SELECTED EXTRACT:

- Opening Delimiter -

A bizarre factor in Russia’s invasion of Ukraine is that most Western experts on the Russian military agreed with the Kremlin that Russia had a powerful army which would defeat Ukraine within two or three days. While there has been much analysis, including by this author, of how Russian imperial nationalist stereotypes of Ukrainians made them miscalculate, there has been no investigation of why Western experts exaggerated the strength of the Russian army and underplayed Ukraine militarily and as a resilient society.
This article launches an overdue discussion on the latter question, regarding the exaggeration of Russian military power and under-playing of Ukrainian capabilities. President Volodymyr Zelenskyy recalled that when the invasion began, ‘most people who called me – well, almost everyone – did not have faith that Ukraine can stand up to this and persevere.’ National Security and Defence Council Secretary Olexiy Danilov remembered the West believed Ukraine had, ‘almost zero chances to succeed.’
The views of experts shaped Western policymakers in two ways.
For one, since the 2014 crisis, most experts opposed the West sending arms to Ukraine. In a February 2015 survey by Foreign Affairs which asked, ‘Should the United States Arm Ukraine,’ 18 experts disagreed and only nine agreed with sending arms. Prominent among those who disagreed were scholars of Russia and Eurasia, such as Angela Stent, Anatol Lieven, Robert Legvold, Ian Bremmer, Robert Jervis, Jack Snyder, William C. Wohlforth, Mary S. Sarotte, Keith Darden, and Valerie Bunce.
Darden, writing in New York Times, Charles A. Kupchan in Washington Post, and Stephen M. Walt in Foreign Policy all strongly opposed sending weapons to Ukraine, believing it would be a major mistake. Walt claimed sending weapons to Ukraine would be a ‘a really, really bad idea.’ Michael Kofman declared in New York Times that ‘for the U.S., arming Ukraine could be a deadly mistake.’
Realists such as Rajan Menon, Eugene Rumer, John J. Mearsheimer, and Samuel Charap were even more adamantly opposed to supplying weapons to Ukraine. Charap wrote in Foreign Policy that sending arms would not make any difference anyway, as Ukraine would be defeated by Russia. Charap went on to call for Western restraint (which Ukrainians and others viewed as appeasement) toward Russia, and for Ukraine to agree to territorial compromises by forgoing its territorial integrity.

- Closing Delimiter -

WORK INSTRUCTION: Resume the article on why Western experts overrated Russia's army and underrated Ukraine, starting right after its last sentence. The items that come next have no connection to the article on Western experts and the Russian invasion.

DATA SUPPLIED:
- Opening Delimiter -

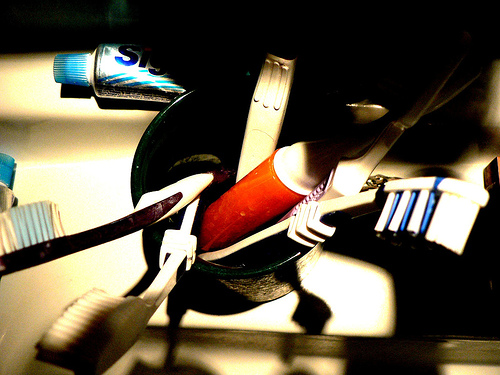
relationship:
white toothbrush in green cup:
[37, 266, 195, 374] [130, 77, 336, 278]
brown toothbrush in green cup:
[1, 198, 152, 279] [130, 77, 336, 278]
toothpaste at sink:
[53, 43, 183, 103] [1, 101, 134, 157]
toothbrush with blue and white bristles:
[287, 177, 489, 255] [373, 191, 479, 256]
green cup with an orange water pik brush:
[130, 77, 336, 278] [201, 134, 364, 254]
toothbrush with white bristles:
[37, 266, 195, 374] [26, 286, 121, 364]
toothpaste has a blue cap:
[53, 43, 183, 103] [53, 53, 91, 86]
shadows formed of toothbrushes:
[275, 263, 333, 337] [287, 177, 489, 255]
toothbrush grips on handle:
[287, 177, 489, 255] [204, 198, 340, 249]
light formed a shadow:
[183, 270, 395, 337] [165, 269, 398, 375]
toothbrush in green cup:
[287, 177, 489, 255] [130, 77, 336, 278]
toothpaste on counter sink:
[53, 43, 183, 103] [1, 101, 134, 157]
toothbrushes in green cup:
[1, 198, 152, 279] [130, 77, 336, 278]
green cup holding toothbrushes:
[130, 77, 336, 278] [1, 1, 497, 374]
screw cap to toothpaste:
[53, 53, 91, 86] [53, 43, 183, 103]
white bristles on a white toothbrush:
[26, 286, 121, 364] [37, 266, 195, 374]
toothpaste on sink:
[53, 43, 183, 103] [1, 101, 134, 157]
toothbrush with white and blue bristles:
[287, 177, 489, 255] [373, 191, 479, 256]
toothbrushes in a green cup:
[1, 1, 497, 374] [130, 77, 336, 278]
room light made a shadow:
[1, 1, 497, 374] [165, 269, 398, 375]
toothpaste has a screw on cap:
[53, 43, 183, 103] [53, 53, 91, 86]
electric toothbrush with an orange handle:
[198, 123, 327, 254] [201, 139, 306, 255]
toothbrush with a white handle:
[37, 266, 195, 374] [197, 196, 349, 264]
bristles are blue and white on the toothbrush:
[373, 191, 479, 256] [287, 177, 489, 255]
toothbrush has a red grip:
[199, 141, 322, 250] [201, 139, 306, 255]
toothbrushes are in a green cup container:
[0, 172, 219, 276] [130, 77, 336, 278]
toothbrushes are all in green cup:
[0, 172, 219, 276] [130, 77, 336, 278]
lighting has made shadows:
[1, 1, 497, 374] [165, 269, 398, 375]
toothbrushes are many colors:
[0, 172, 219, 276] [1, 1, 497, 374]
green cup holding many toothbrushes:
[130, 77, 336, 278] [1, 1, 497, 374]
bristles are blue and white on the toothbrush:
[373, 191, 479, 256] [207, 177, 488, 255]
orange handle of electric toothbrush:
[199, 141, 322, 250] [198, 123, 327, 254]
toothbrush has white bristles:
[37, 266, 195, 374] [26, 286, 121, 364]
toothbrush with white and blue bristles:
[200, 177, 489, 264] [373, 191, 479, 256]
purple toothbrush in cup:
[0, 172, 208, 276] [130, 77, 336, 278]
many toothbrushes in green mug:
[37, 266, 195, 374] [130, 77, 336, 278]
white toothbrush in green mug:
[37, 266, 195, 374] [130, 77, 336, 278]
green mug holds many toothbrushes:
[130, 77, 336, 278] [1, 1, 497, 374]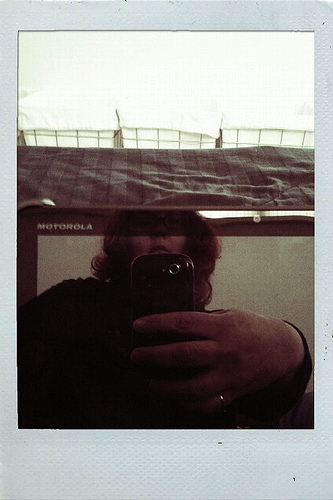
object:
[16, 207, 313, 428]
woman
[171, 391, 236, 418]
finger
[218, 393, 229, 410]
ring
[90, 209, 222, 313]
hair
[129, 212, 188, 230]
glasses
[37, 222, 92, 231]
label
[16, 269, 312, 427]
shirt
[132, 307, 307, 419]
hand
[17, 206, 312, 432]
reflection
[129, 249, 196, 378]
cellphone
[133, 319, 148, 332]
finger nail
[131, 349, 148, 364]
finger nail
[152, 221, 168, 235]
nose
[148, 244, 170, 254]
mouth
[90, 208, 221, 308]
head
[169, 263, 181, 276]
camera lens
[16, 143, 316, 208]
awning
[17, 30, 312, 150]
sky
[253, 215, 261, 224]
camera spot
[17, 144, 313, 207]
drapes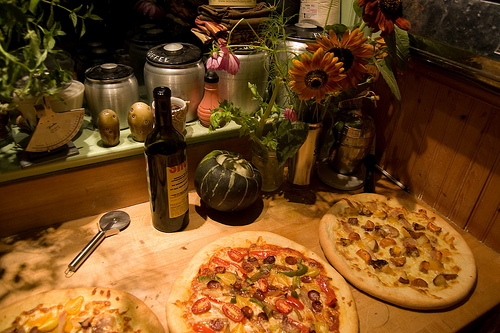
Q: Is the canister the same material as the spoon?
A: Yes, both the canister and the spoon are made of metal.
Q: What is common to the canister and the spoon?
A: The material, both the canister and the spoon are metallic.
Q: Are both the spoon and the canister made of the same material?
A: Yes, both the spoon and the canister are made of metal.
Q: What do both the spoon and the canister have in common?
A: The material, both the spoon and the canister are metallic.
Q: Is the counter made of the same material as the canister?
A: No, the counter is made of wood and the canister is made of metal.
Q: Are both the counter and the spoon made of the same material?
A: No, the counter is made of wood and the spoon is made of metal.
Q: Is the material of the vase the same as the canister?
A: No, the vase is made of glass and the canister is made of metal.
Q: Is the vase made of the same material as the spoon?
A: No, the vase is made of glass and the spoon is made of metal.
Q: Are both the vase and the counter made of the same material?
A: No, the vase is made of glass and the counter is made of wood.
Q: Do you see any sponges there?
A: No, there are no sponges.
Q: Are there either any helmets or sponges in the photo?
A: No, there are no sponges or helmets.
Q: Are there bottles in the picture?
A: Yes, there is a bottle.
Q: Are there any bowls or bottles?
A: Yes, there is a bottle.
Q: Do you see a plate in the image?
A: No, there are no plates.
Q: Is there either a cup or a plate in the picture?
A: No, there are no plates or cups.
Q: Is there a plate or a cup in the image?
A: No, there are no plates or cups.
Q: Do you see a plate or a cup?
A: No, there are no plates or cups.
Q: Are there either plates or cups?
A: No, there are no plates or cups.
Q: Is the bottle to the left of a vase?
A: Yes, the bottle is to the left of a vase.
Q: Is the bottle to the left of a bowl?
A: No, the bottle is to the left of a vase.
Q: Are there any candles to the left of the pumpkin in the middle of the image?
A: No, there is a bottle to the left of the pumpkin.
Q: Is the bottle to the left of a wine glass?
A: No, the bottle is to the left of the pumpkin.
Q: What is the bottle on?
A: The bottle is on the counter.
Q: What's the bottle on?
A: The bottle is on the counter.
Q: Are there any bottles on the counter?
A: Yes, there is a bottle on the counter.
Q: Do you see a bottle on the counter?
A: Yes, there is a bottle on the counter.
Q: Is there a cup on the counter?
A: No, there is a bottle on the counter.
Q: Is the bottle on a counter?
A: Yes, the bottle is on a counter.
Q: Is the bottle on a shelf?
A: No, the bottle is on a counter.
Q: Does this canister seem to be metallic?
A: Yes, the canister is metallic.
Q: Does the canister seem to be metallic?
A: Yes, the canister is metallic.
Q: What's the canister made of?
A: The canister is made of metal.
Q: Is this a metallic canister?
A: Yes, this is a metallic canister.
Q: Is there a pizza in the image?
A: Yes, there is a pizza.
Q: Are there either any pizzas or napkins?
A: Yes, there is a pizza.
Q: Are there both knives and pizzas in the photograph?
A: No, there is a pizza but no knives.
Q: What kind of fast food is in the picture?
A: The fast food is a pizza.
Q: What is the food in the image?
A: The food is a pizza.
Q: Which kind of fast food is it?
A: The food is a pizza.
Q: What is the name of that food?
A: This is a pizza.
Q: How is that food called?
A: This is a pizza.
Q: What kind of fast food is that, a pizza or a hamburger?
A: This is a pizza.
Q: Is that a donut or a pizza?
A: That is a pizza.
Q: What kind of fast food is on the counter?
A: The food is a pizza.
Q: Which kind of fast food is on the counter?
A: The food is a pizza.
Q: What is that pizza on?
A: The pizza is on the counter.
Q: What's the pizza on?
A: The pizza is on the counter.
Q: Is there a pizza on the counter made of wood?
A: Yes, there is a pizza on the counter.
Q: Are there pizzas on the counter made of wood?
A: Yes, there is a pizza on the counter.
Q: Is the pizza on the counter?
A: Yes, the pizza is on the counter.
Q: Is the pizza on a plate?
A: No, the pizza is on the counter.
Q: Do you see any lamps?
A: No, there are no lamps.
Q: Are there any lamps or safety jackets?
A: No, there are no lamps or safety jackets.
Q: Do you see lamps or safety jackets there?
A: No, there are no lamps or safety jackets.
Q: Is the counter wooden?
A: Yes, the counter is wooden.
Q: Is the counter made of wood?
A: Yes, the counter is made of wood.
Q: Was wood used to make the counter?
A: Yes, the counter is made of wood.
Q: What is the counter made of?
A: The counter is made of wood.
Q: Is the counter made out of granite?
A: No, the counter is made of wood.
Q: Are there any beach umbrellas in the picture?
A: No, there are no beach umbrellas.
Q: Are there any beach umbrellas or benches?
A: No, there are no beach umbrellas or benches.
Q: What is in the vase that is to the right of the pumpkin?
A: The flower is in the vase.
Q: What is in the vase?
A: The flower is in the vase.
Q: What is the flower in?
A: The flower is in the vase.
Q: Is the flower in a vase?
A: Yes, the flower is in a vase.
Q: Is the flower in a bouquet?
A: No, the flower is in a vase.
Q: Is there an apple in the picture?
A: No, there are no apples.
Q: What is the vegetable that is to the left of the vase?
A: The vegetable is a pumpkin.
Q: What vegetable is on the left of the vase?
A: The vegetable is a pumpkin.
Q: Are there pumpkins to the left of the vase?
A: Yes, there is a pumpkin to the left of the vase.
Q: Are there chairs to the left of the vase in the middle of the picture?
A: No, there is a pumpkin to the left of the vase.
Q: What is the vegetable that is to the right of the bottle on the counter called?
A: The vegetable is a pumpkin.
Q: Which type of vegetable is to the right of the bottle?
A: The vegetable is a pumpkin.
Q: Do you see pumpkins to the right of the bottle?
A: Yes, there is a pumpkin to the right of the bottle.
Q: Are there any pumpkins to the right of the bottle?
A: Yes, there is a pumpkin to the right of the bottle.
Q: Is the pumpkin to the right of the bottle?
A: Yes, the pumpkin is to the right of the bottle.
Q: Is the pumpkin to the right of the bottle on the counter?
A: Yes, the pumpkin is to the right of the bottle.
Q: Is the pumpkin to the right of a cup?
A: No, the pumpkin is to the right of the bottle.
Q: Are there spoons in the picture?
A: Yes, there is a spoon.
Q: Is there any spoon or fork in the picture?
A: Yes, there is a spoon.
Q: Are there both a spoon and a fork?
A: No, there is a spoon but no forks.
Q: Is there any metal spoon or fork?
A: Yes, there is a metal spoon.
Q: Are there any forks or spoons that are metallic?
A: Yes, the spoon is metallic.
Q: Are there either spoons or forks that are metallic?
A: Yes, the spoon is metallic.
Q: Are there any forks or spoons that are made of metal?
A: Yes, the spoon is made of metal.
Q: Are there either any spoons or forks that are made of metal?
A: Yes, the spoon is made of metal.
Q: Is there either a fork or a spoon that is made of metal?
A: Yes, the spoon is made of metal.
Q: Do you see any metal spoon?
A: Yes, there is a spoon that is made of metal.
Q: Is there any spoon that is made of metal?
A: Yes, there is a spoon that is made of metal.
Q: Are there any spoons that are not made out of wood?
A: Yes, there is a spoon that is made of metal.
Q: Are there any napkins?
A: No, there are no napkins.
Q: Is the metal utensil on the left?
A: Yes, the spoon is on the left of the image.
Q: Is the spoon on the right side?
A: No, the spoon is on the left of the image.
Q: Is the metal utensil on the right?
A: No, the spoon is on the left of the image.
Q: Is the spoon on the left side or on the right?
A: The spoon is on the left of the image.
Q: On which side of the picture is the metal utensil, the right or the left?
A: The spoon is on the left of the image.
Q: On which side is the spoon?
A: The spoon is on the left of the image.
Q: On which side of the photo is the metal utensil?
A: The spoon is on the left of the image.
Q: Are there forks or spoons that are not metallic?
A: No, there is a spoon but it is metallic.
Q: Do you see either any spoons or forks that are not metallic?
A: No, there is a spoon but it is metallic.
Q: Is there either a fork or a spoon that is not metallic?
A: No, there is a spoon but it is metallic.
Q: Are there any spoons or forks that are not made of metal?
A: No, there is a spoon but it is made of metal.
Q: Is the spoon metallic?
A: Yes, the spoon is metallic.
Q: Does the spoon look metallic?
A: Yes, the spoon is metallic.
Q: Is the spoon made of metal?
A: Yes, the spoon is made of metal.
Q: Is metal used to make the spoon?
A: Yes, the spoon is made of metal.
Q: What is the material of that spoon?
A: The spoon is made of metal.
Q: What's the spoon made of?
A: The spoon is made of metal.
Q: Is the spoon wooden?
A: No, the spoon is metallic.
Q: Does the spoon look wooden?
A: No, the spoon is metallic.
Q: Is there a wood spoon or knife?
A: No, there is a spoon but it is metallic.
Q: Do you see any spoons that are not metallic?
A: No, there is a spoon but it is metallic.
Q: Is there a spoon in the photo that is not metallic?
A: No, there is a spoon but it is metallic.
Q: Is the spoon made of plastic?
A: No, the spoon is made of metal.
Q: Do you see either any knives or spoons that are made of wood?
A: No, there is a spoon but it is made of metal.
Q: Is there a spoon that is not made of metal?
A: No, there is a spoon but it is made of metal.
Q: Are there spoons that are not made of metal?
A: No, there is a spoon but it is made of metal.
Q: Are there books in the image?
A: No, there are no books.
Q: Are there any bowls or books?
A: No, there are no books or bowls.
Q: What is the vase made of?
A: The vase is made of glass.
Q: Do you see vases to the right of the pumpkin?
A: Yes, there is a vase to the right of the pumpkin.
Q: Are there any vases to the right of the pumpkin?
A: Yes, there is a vase to the right of the pumpkin.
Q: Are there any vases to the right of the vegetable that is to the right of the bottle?
A: Yes, there is a vase to the right of the pumpkin.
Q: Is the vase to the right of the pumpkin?
A: Yes, the vase is to the right of the pumpkin.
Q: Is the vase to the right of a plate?
A: No, the vase is to the right of the pumpkin.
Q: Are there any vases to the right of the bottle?
A: Yes, there is a vase to the right of the bottle.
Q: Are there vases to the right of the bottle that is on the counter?
A: Yes, there is a vase to the right of the bottle.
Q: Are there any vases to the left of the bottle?
A: No, the vase is to the right of the bottle.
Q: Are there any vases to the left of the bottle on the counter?
A: No, the vase is to the right of the bottle.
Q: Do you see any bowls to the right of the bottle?
A: No, there is a vase to the right of the bottle.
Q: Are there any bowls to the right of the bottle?
A: No, there is a vase to the right of the bottle.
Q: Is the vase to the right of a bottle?
A: Yes, the vase is to the right of a bottle.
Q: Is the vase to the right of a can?
A: No, the vase is to the right of a bottle.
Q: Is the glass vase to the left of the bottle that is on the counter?
A: No, the vase is to the right of the bottle.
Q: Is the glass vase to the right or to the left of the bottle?
A: The vase is to the right of the bottle.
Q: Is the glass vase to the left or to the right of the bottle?
A: The vase is to the right of the bottle.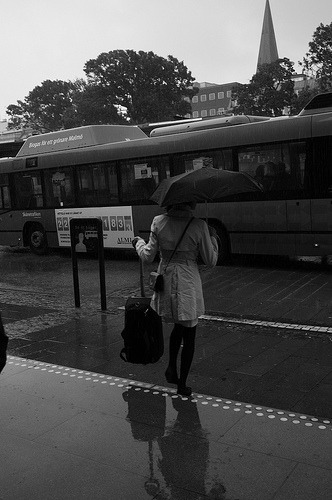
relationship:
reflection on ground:
[123, 383, 211, 499] [1, 395, 331, 498]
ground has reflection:
[1, 395, 331, 498] [123, 383, 211, 499]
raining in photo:
[1, 397, 331, 500] [1, 1, 330, 499]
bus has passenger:
[1, 93, 331, 267] [275, 158, 289, 178]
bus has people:
[1, 93, 331, 267] [262, 160, 273, 191]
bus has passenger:
[1, 93, 331, 267] [255, 163, 265, 178]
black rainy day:
[1, 137, 330, 499] [1, 2, 331, 131]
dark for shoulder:
[146, 271, 165, 294] [181, 214, 208, 237]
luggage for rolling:
[118, 296, 165, 364] [124, 358, 162, 365]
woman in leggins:
[129, 201, 221, 396] [166, 327, 196, 384]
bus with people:
[1, 93, 331, 267] [255, 160, 291, 190]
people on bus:
[255, 160, 291, 190] [1, 93, 331, 267]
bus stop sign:
[1, 93, 331, 267] [69, 217, 107, 311]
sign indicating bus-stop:
[69, 217, 107, 311] [1, 91, 330, 309]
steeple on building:
[255, 0, 279, 71] [203, 73, 306, 106]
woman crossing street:
[129, 201, 221, 396] [0, 262, 330, 417]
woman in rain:
[129, 201, 221, 396] [1, 397, 331, 500]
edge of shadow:
[143, 467, 228, 499] [121, 386, 225, 498]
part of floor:
[1, 370, 122, 499] [1, 357, 330, 499]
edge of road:
[217, 262, 331, 326] [1, 260, 329, 323]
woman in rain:
[129, 201, 221, 396] [1, 162, 331, 500]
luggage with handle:
[118, 296, 165, 364] [136, 264, 148, 297]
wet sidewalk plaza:
[1, 357, 330, 499] [1, 356, 330, 500]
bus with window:
[1, 93, 331, 267] [10, 173, 43, 209]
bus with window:
[1, 93, 331, 267] [45, 170, 73, 207]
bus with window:
[1, 93, 331, 267] [123, 164, 157, 198]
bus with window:
[1, 93, 331, 267] [238, 149, 301, 194]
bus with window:
[1, 93, 331, 267] [77, 167, 117, 205]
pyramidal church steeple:
[255, 2, 279, 60] [255, 0, 279, 71]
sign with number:
[54, 206, 133, 248] [55, 218, 63, 230]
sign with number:
[54, 206, 133, 248] [62, 218, 70, 230]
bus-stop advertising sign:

- Closing Delimiter -

ANSWER TO THIS TASK:
Realists made exaggerated assessments of Russia’s military power and belittled Ukraine’s chances in discourse that at times was orientalist in nature. Writing in Financial Times, realist Eugene Rumer claimed arming Ukraine risked another ‘Black Hawk Down’ incident, and anyway Ukraine ‘should be told it cannot win.’ Realists Rajan Menon and Kimberly Marten writing in Foreign Affairs repeated the same arguments. Meanwhile, Menon and Ruger wrote in Foreign Affairs that sending weapons to Ukraine ‘would backfire.’
The second way that expert views shaped policymaker action was by stoking fears of a repeat of the rout of the Afghan army following the US withdrawal of Afghanistan. Convinced that Ukraine would be quickly defeated, expert advice influenced Western governments and NATO to only consider sending military equipment suitable for partisan warfare against an occupying force.
Western experts believed Russian claims they had reformed their army since it had performed so badly during the 2008 invasion of Georgia. They also counted the number of pieces of Russian military equipment and simplistically assumed they would overwhelm the smaller Ukrainian army.
Russian policymakers and Western experts were both convinced Russia would quickly take control over the sky above Ukraine. Kofman and Jeffrey Edmonds and Jack Watling and Nick Reynolds discounted Ukraine’s air defenses as capable of preventing Russian combat aircraft from dominating the skies. Western experts believed the claim that Russia had one-million-strong powerful security forces, which would quickly defeat a weaker and less experienced Ukraine.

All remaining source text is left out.